- **EXERCISE DIRECTIONS**
Can you reproduce the passage on technology and design from "Technology is poised" to "assets they create.", putting "builders" wherever "contractors" appears?
** Opening DOCUMENT SEGMENT block **
Technology is poised to fundamentally rewrite how we undertake design – of everything from physical structures, like buildings and bridges, to business artefacts like commercial strategies and business models. The implications for contractors will be significant, in ways far beyond the built assets they create.
The traditional design process has always been a study in compromise. Faced with a finite number of resources – be that time, money, computing power, information, or expertise – project teams have been constrained in the number of design alternatives they might pragmatically explore before committing to move forwards. Consider, for example the ‘part-science, part-art’ challenge of designing a successful estimate. In a short window of time, they’re expected to mix together hard data, like quantities, with subjective data, such as the likely levels of output for a specific sub-contractor, predict fluctuations in material prices, identify the chances of inclement weather conditions, size risk premiums, judge the right level of profit to target, and so on. How frequently does this process result in the best possible estimate – delivering a winning bid that creates the best chance of achieving that targeted profit?
** Closing DOCUMENT SEGMENT block **
** Opening DATASET EXCERPT block **
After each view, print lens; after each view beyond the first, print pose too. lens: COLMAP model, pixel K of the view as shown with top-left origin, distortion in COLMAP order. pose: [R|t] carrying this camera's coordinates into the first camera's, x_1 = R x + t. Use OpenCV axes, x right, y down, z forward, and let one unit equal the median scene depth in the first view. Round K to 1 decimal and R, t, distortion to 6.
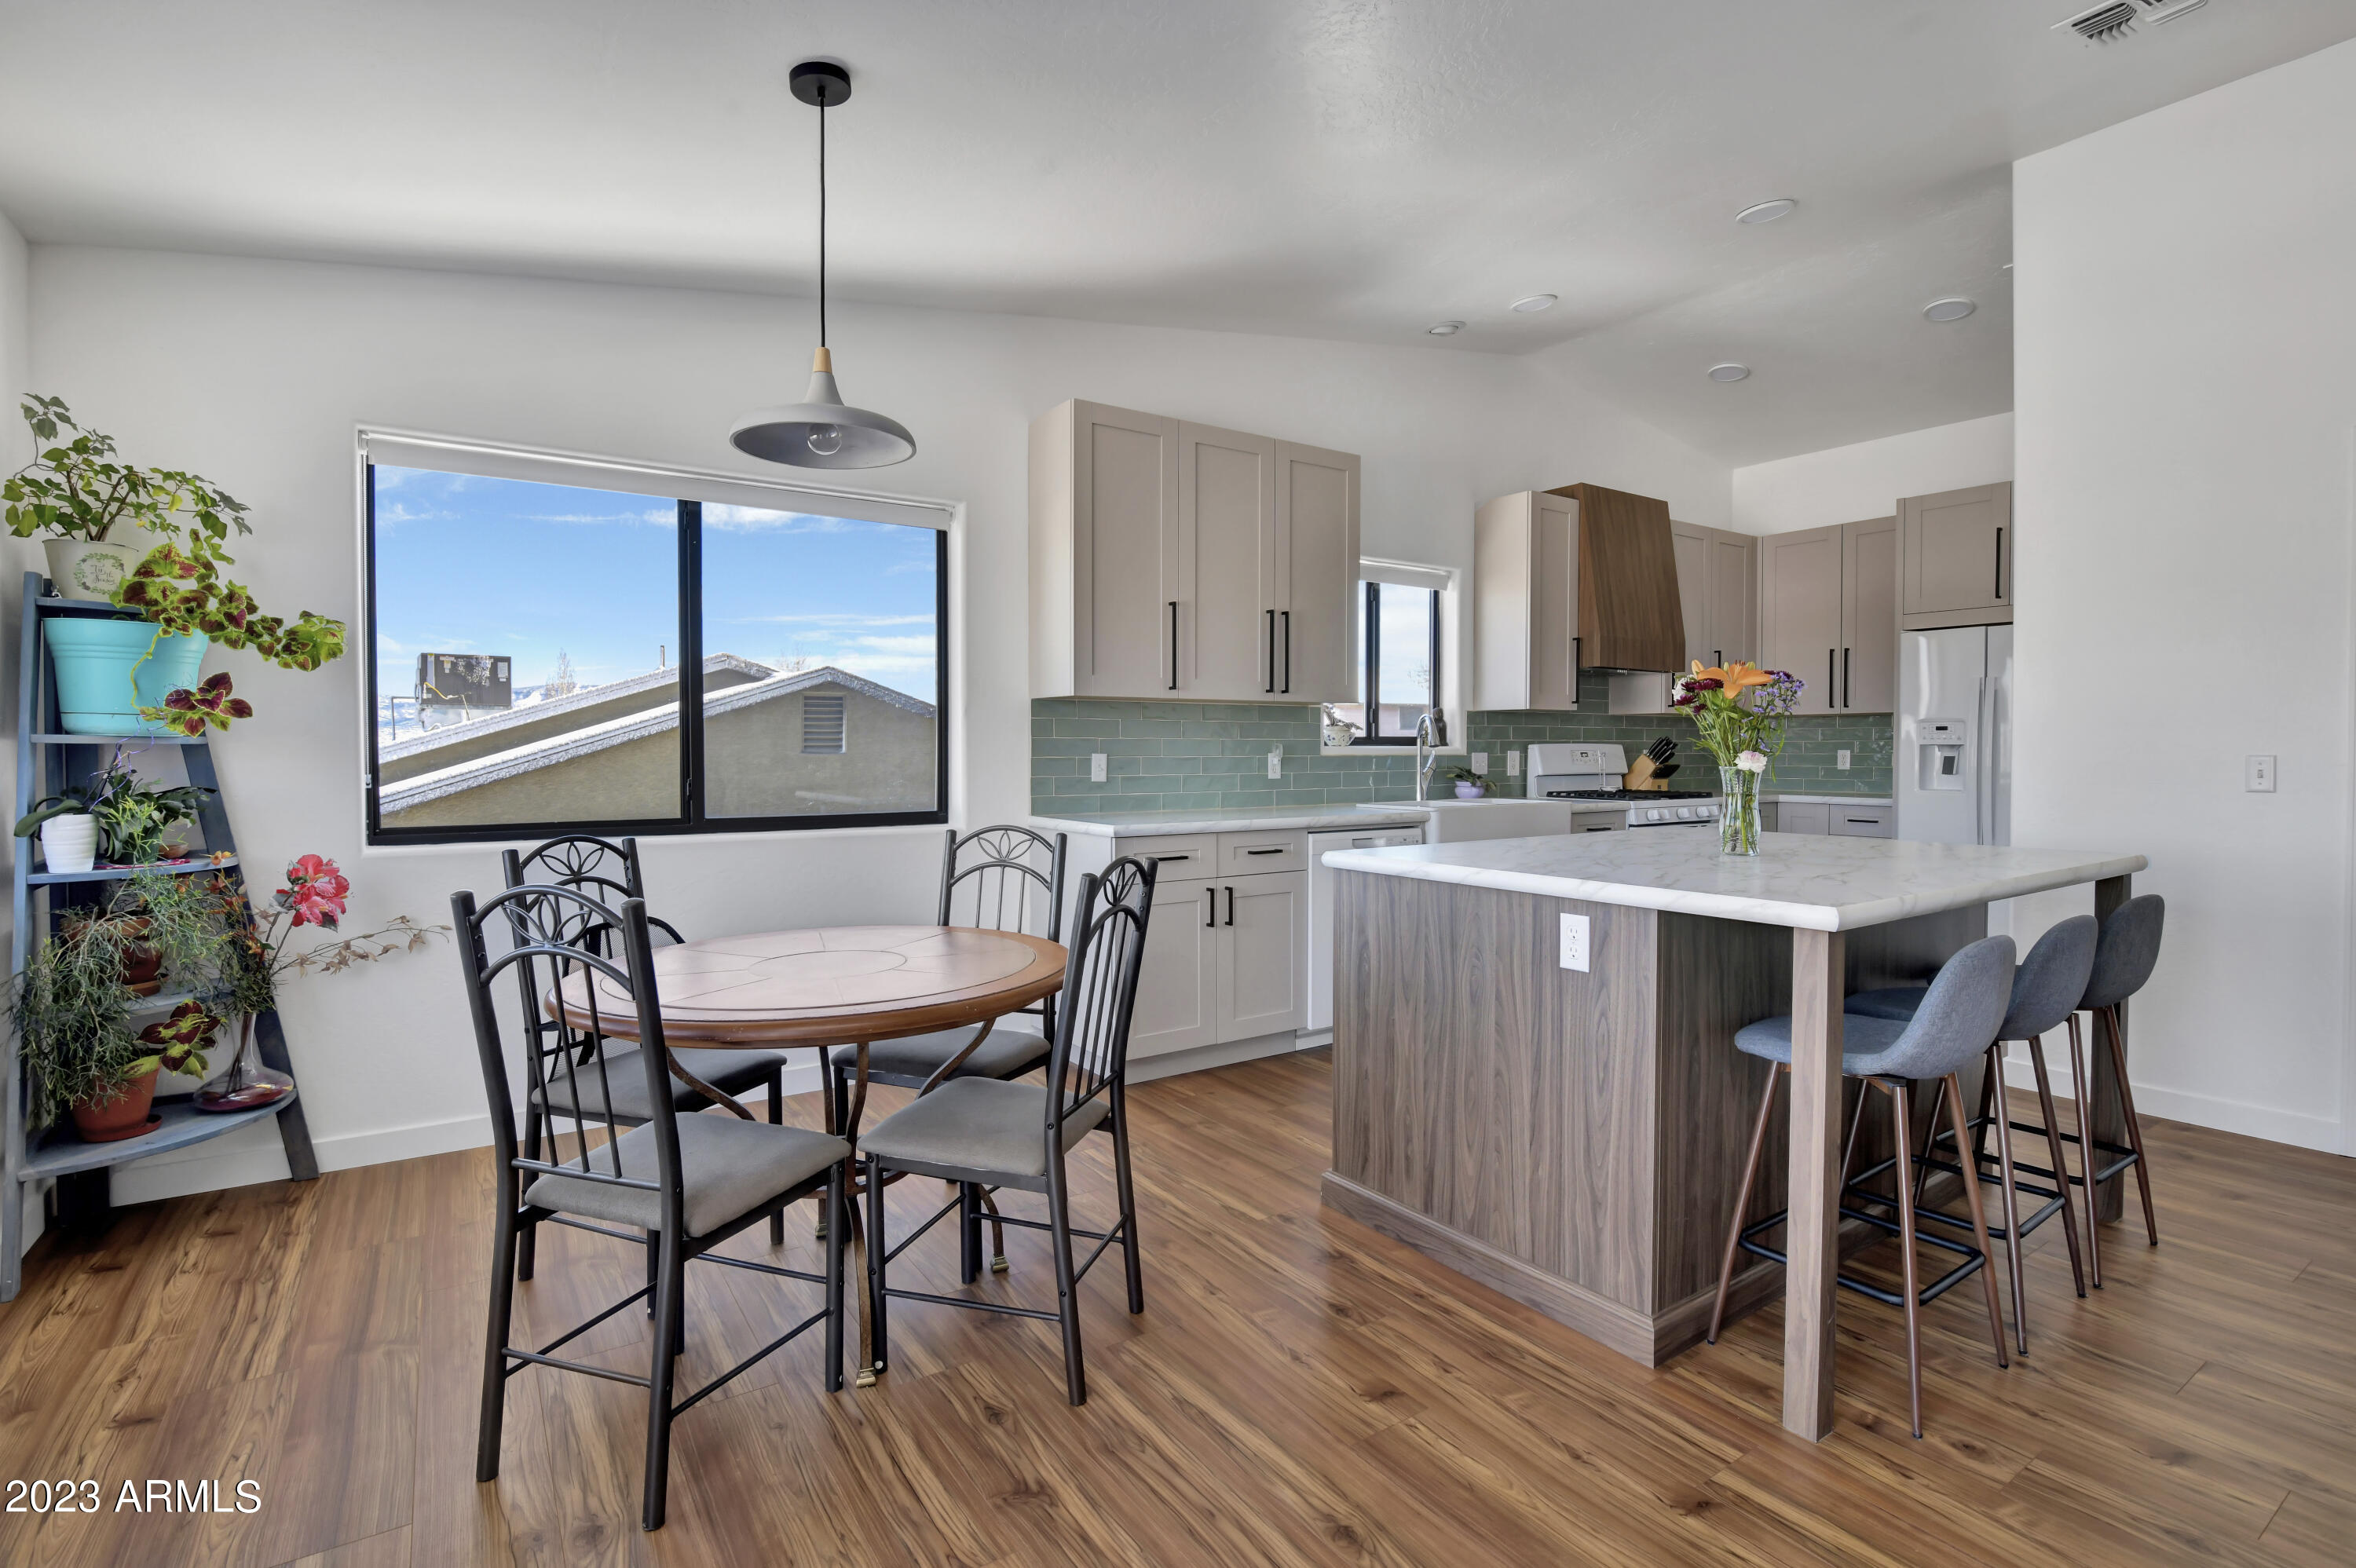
lens RADIAL K [[1131.3, 0, 1181.2], [0, 1131.3, 763.1], [0, 0, 1]] dist [-0.000555, -0.000078]
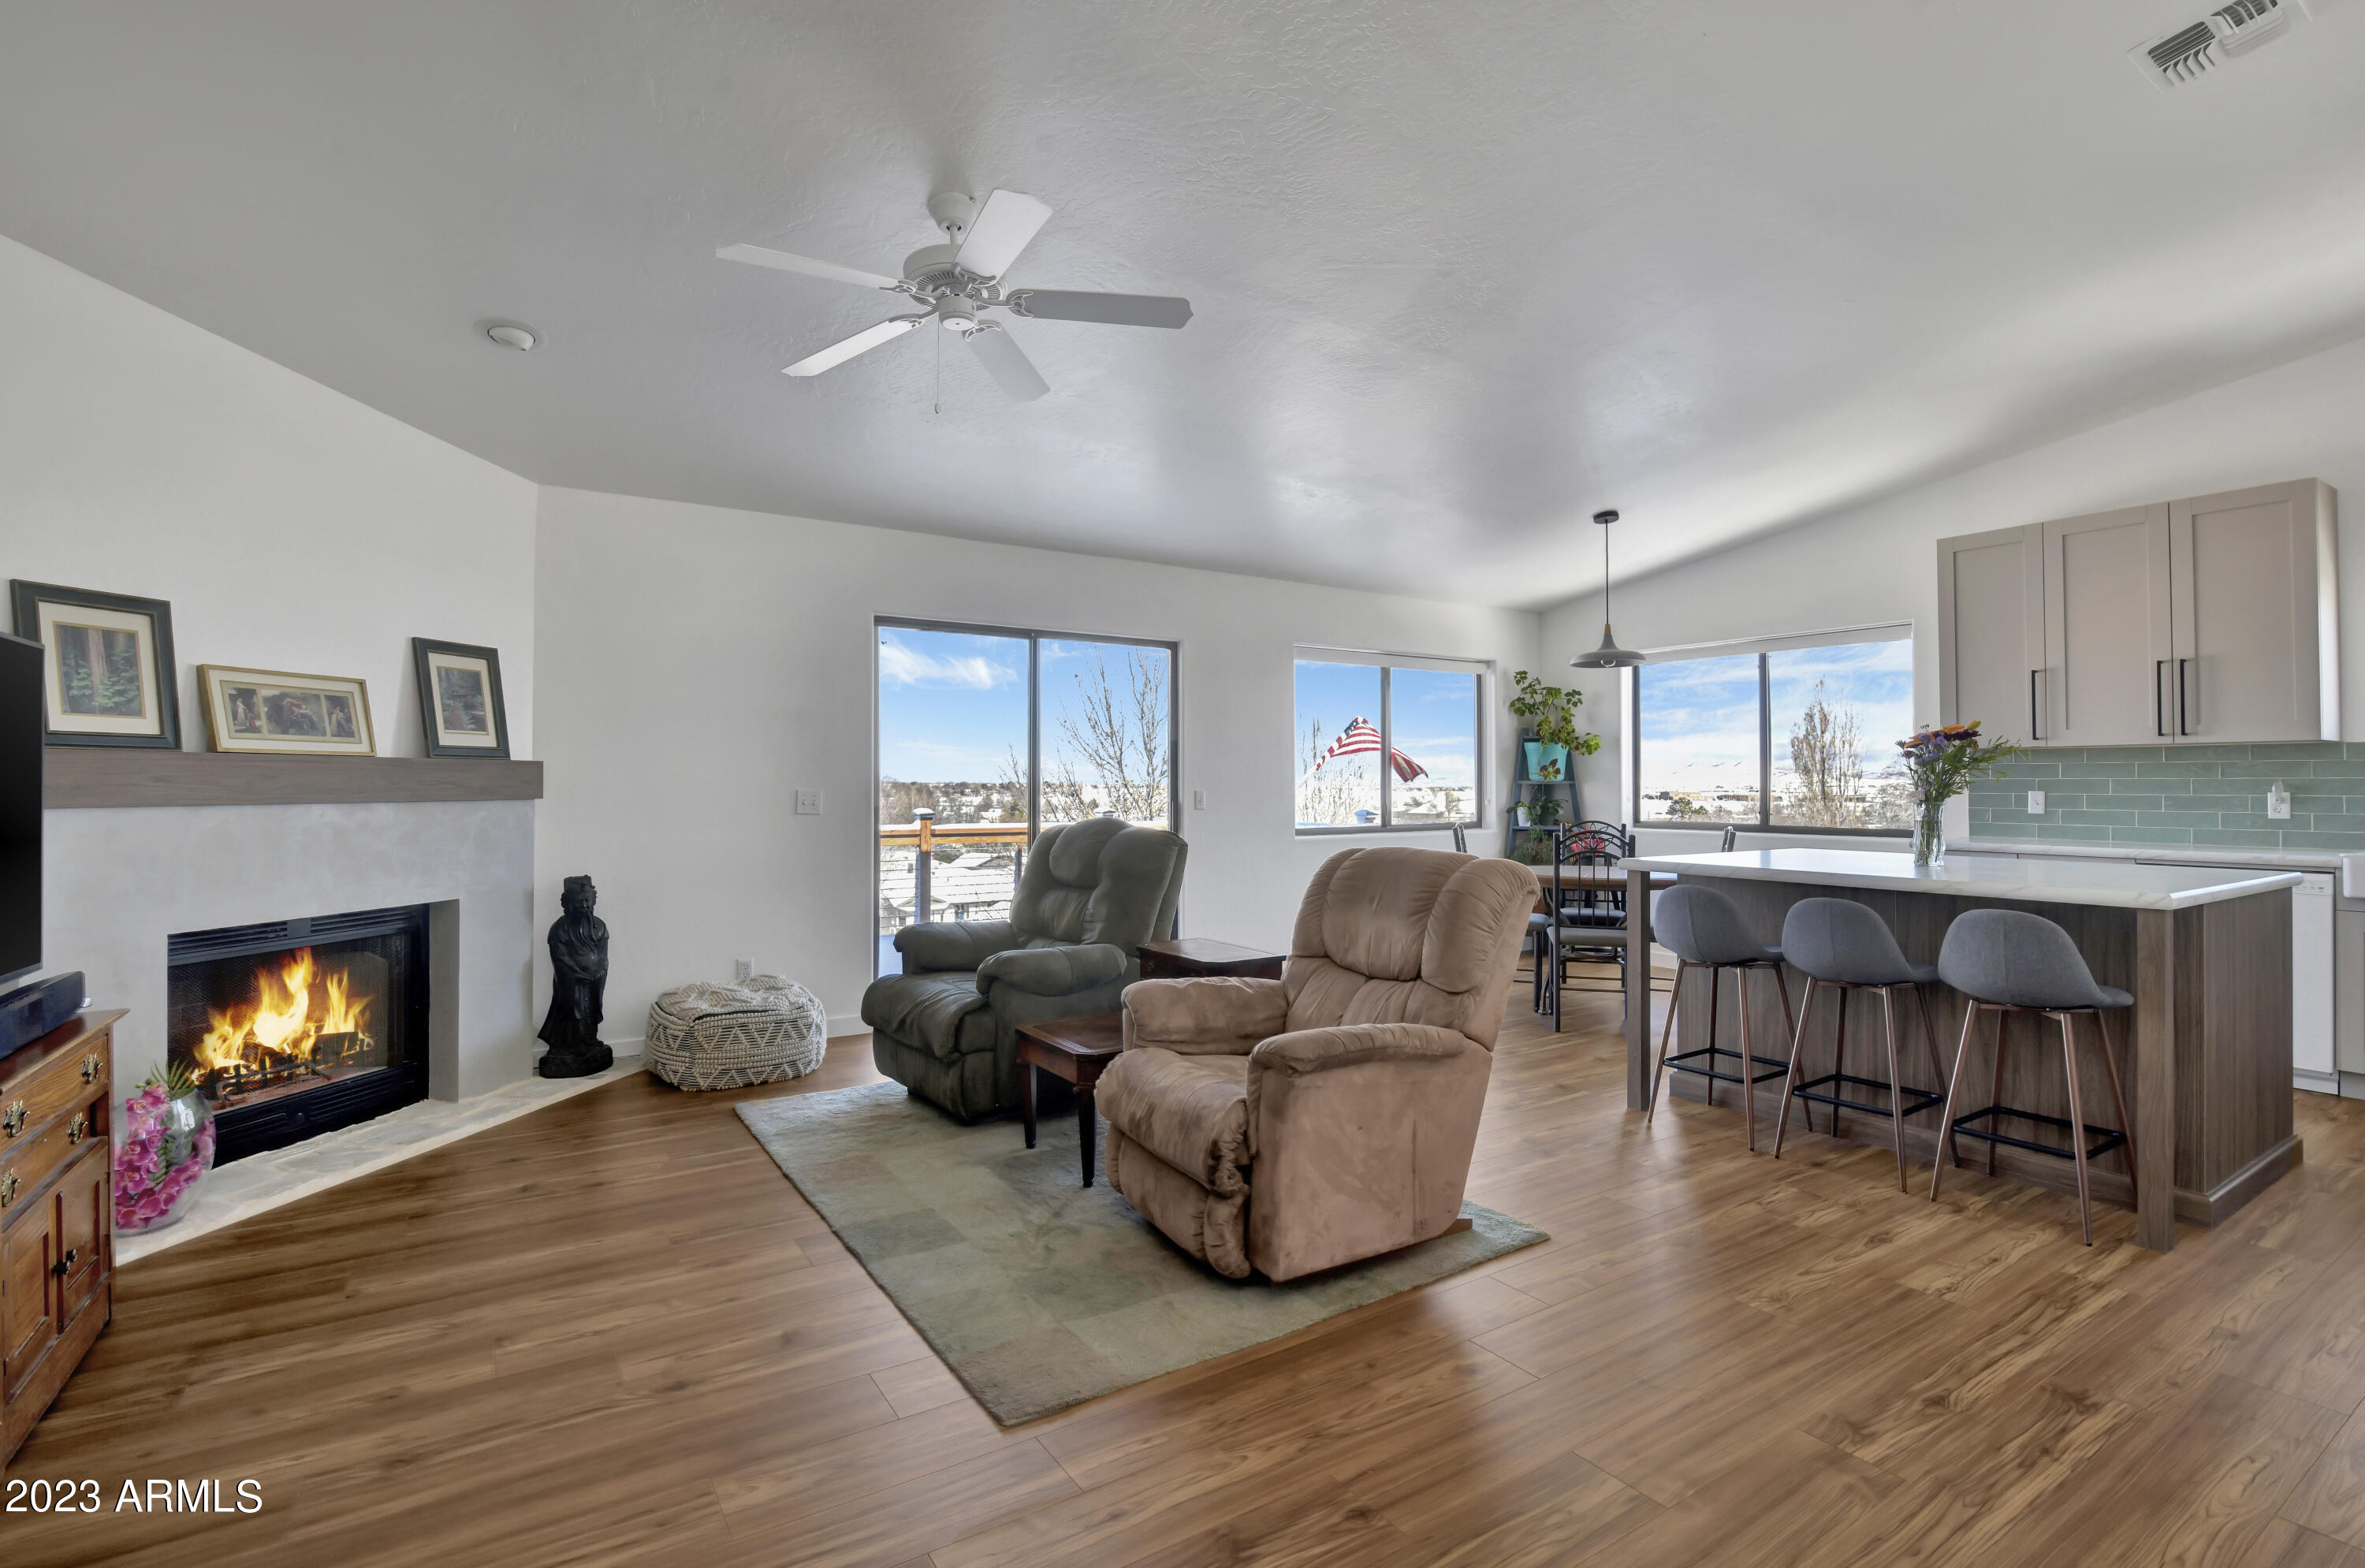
lens RADIAL K [[1091.3, 0, 1182.5], [0, 1091.3, 784.0], [0, 0, 1]] dist [-0.000156, -0.000021]
pose [[-0.064683, -0.008748, -0.997868, 1.239934], [-0.027572, 0.999595, -0.006976, 0.018341], [0.997525, 0.027062, -0.064898, 0.138298]]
** Closing DATASET EXCERPT block **
- **FINAL ANSWER**
Technology is poised to fundamentally rewrite how we undertake design – of everything from physical structures, like buildings and bridges, to business artefacts like commercial strategies and business models. The implications for builders will be significant, in ways far beyond the built assets they create.